At a hearing in Phoenix addressing an attempt by civil rights groups to stop the law before it goes into effect July 29, U.S. District Judge Susan Bolton said the U.S. Supreme Court has a long history of banning states from establishing immigration registration systems separate from the federal government, the Los Angeles Times reported.
Among other things, the law signed by Arizona Gov. Jan Brewer in April requires police to question people about their status if they've been detained for another reason and if police suspect they're in the United States illegally.
Critics said the law will promote racial profiling while bill supporters said the law is meant only to enforce federal law.
"What we're facing here is an attempt by a state to create an interrelated system of immigration laws that displace the federal" statutes, ACLU attorney Omar Jadwat said at the hearing Thursday, the Times reported.

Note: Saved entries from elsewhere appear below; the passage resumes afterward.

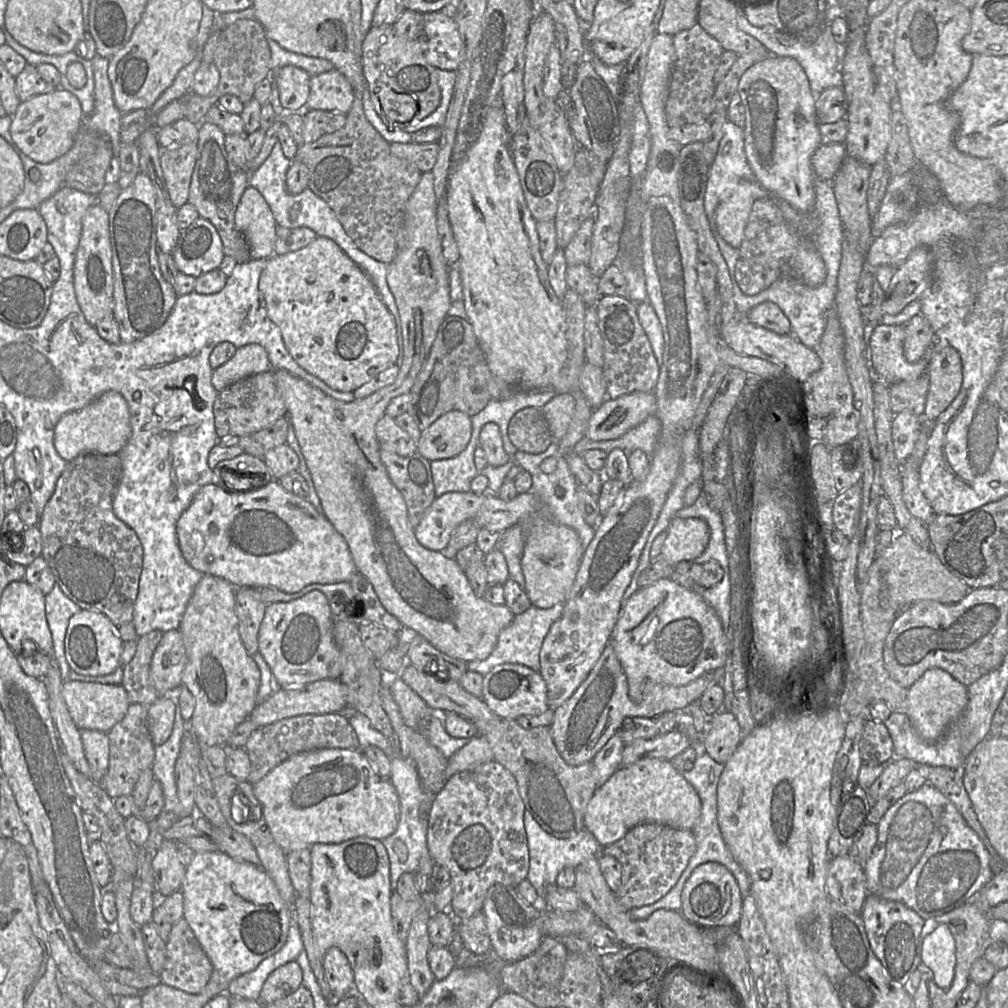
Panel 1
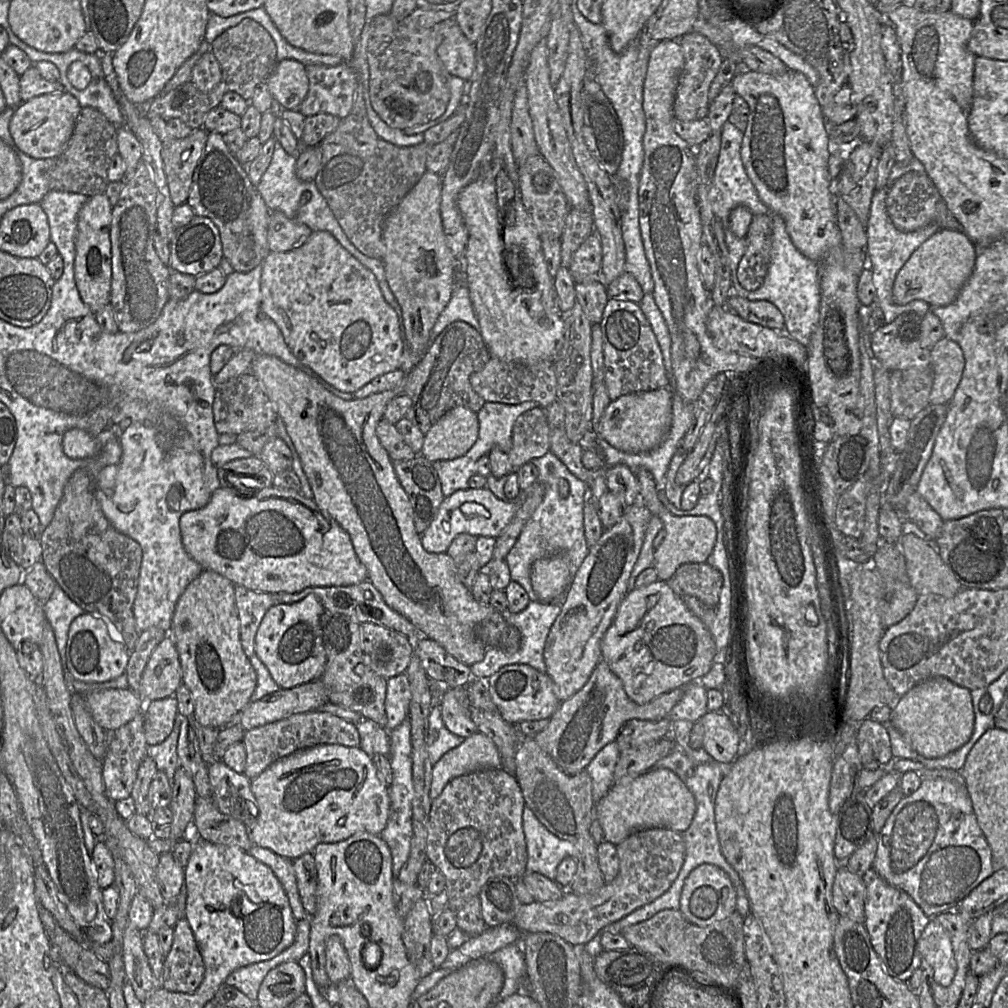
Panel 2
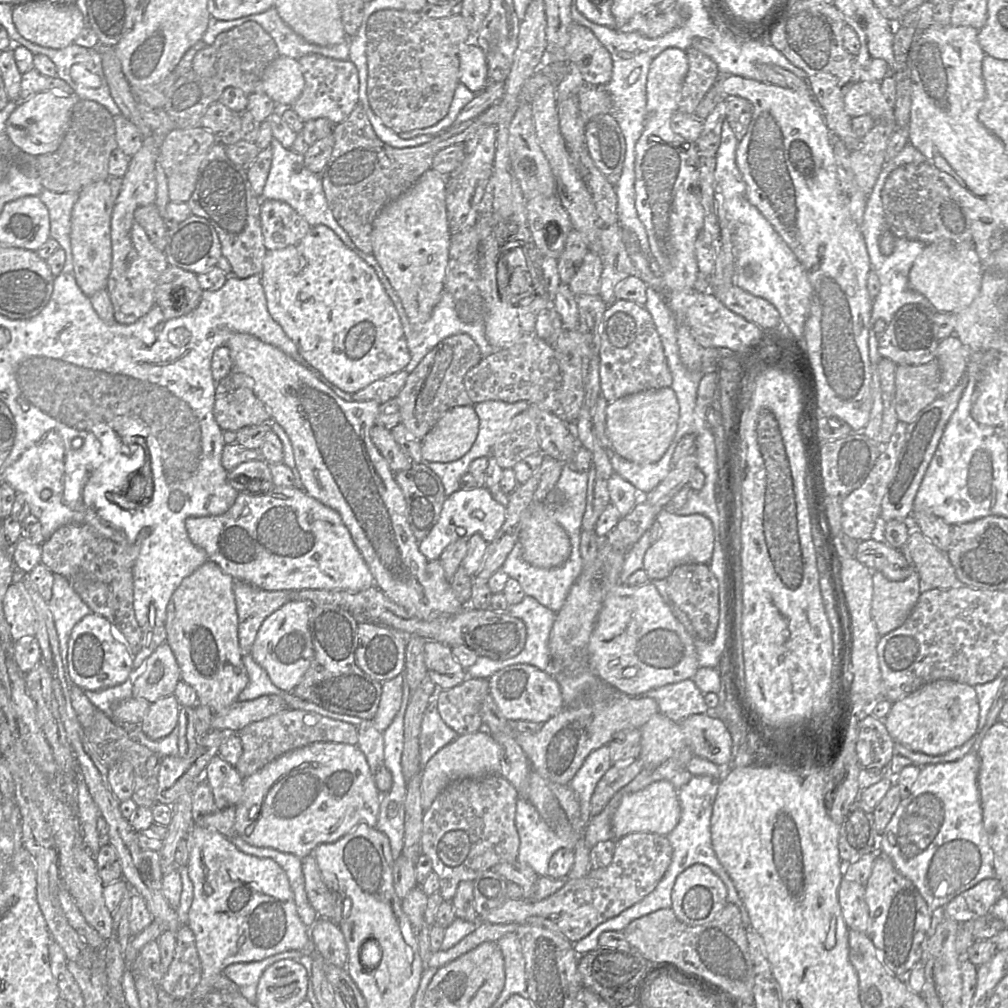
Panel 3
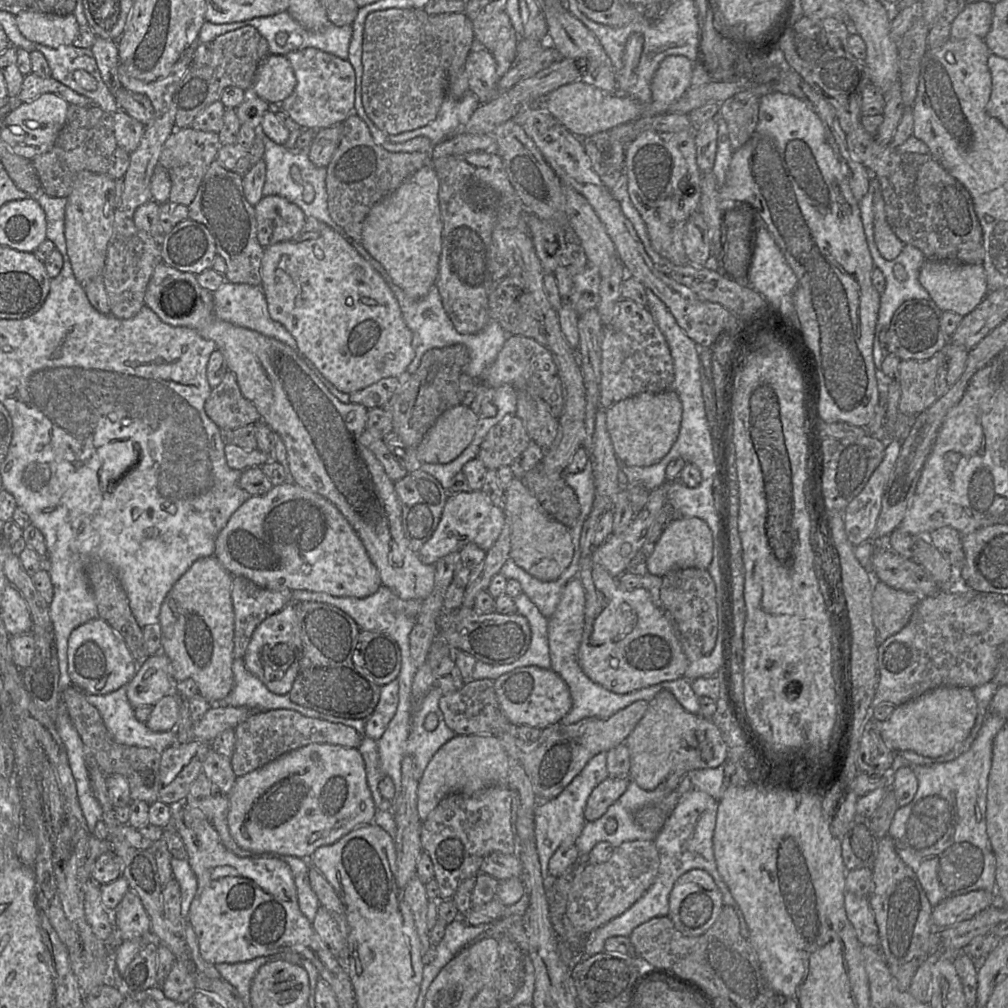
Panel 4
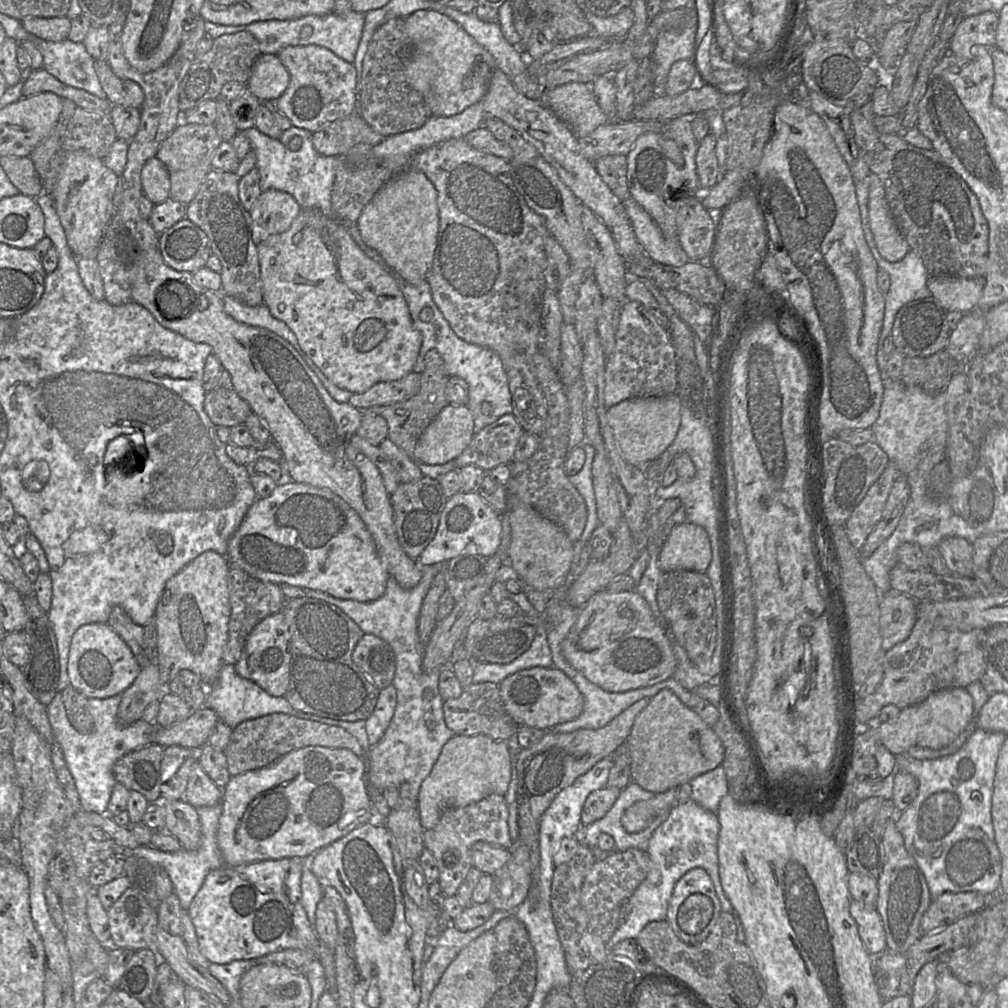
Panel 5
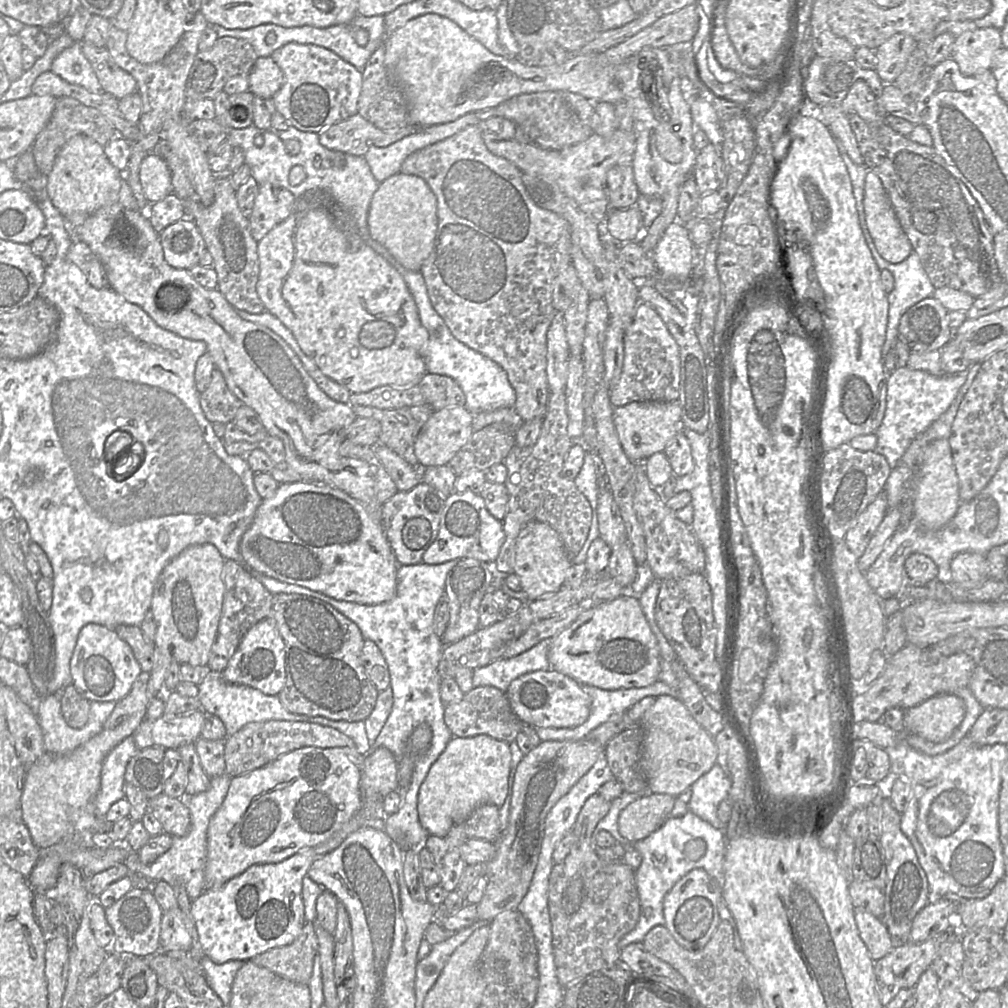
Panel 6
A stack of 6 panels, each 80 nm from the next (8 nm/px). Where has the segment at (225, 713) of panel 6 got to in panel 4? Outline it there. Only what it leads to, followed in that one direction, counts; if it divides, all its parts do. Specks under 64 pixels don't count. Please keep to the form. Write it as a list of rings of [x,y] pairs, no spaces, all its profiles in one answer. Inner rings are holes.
[[[243,658],[232,664],[234,686],[229,694],[213,706],[247,707],[252,711],[273,709],[299,710],[302,707],[292,702],[288,694],[279,695],[271,692],[266,685],[245,667]]]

Bolton will hear a separate challenge to the law by the Obama administration later Thursday.
In Washington Wednesday, the U.S. Senate rejected an attempt to bar federal funding for a legal challenge to the Arizona law.
Sen. Jim DeMint, R-S.C., and Sen. David Vitter, R-La., sponsored the move to attach the immigration measure to the extension of unemployment benefits, The Arizona Republic reported. Their amendment failed 55-43 in a partisan vote, with the Arizona Sens. John McCain and Jon Kyl, both Republicans, supporting it.
DeMint accused the Obama administration of trying to "intimidate" Arizona.
"This is something we know the American people -- if they could vote here today -- would vote in favor of," DeMint said. "The question is will the majority vote to support the people of Arizona or to support this political move that we're now seeing from the White House?"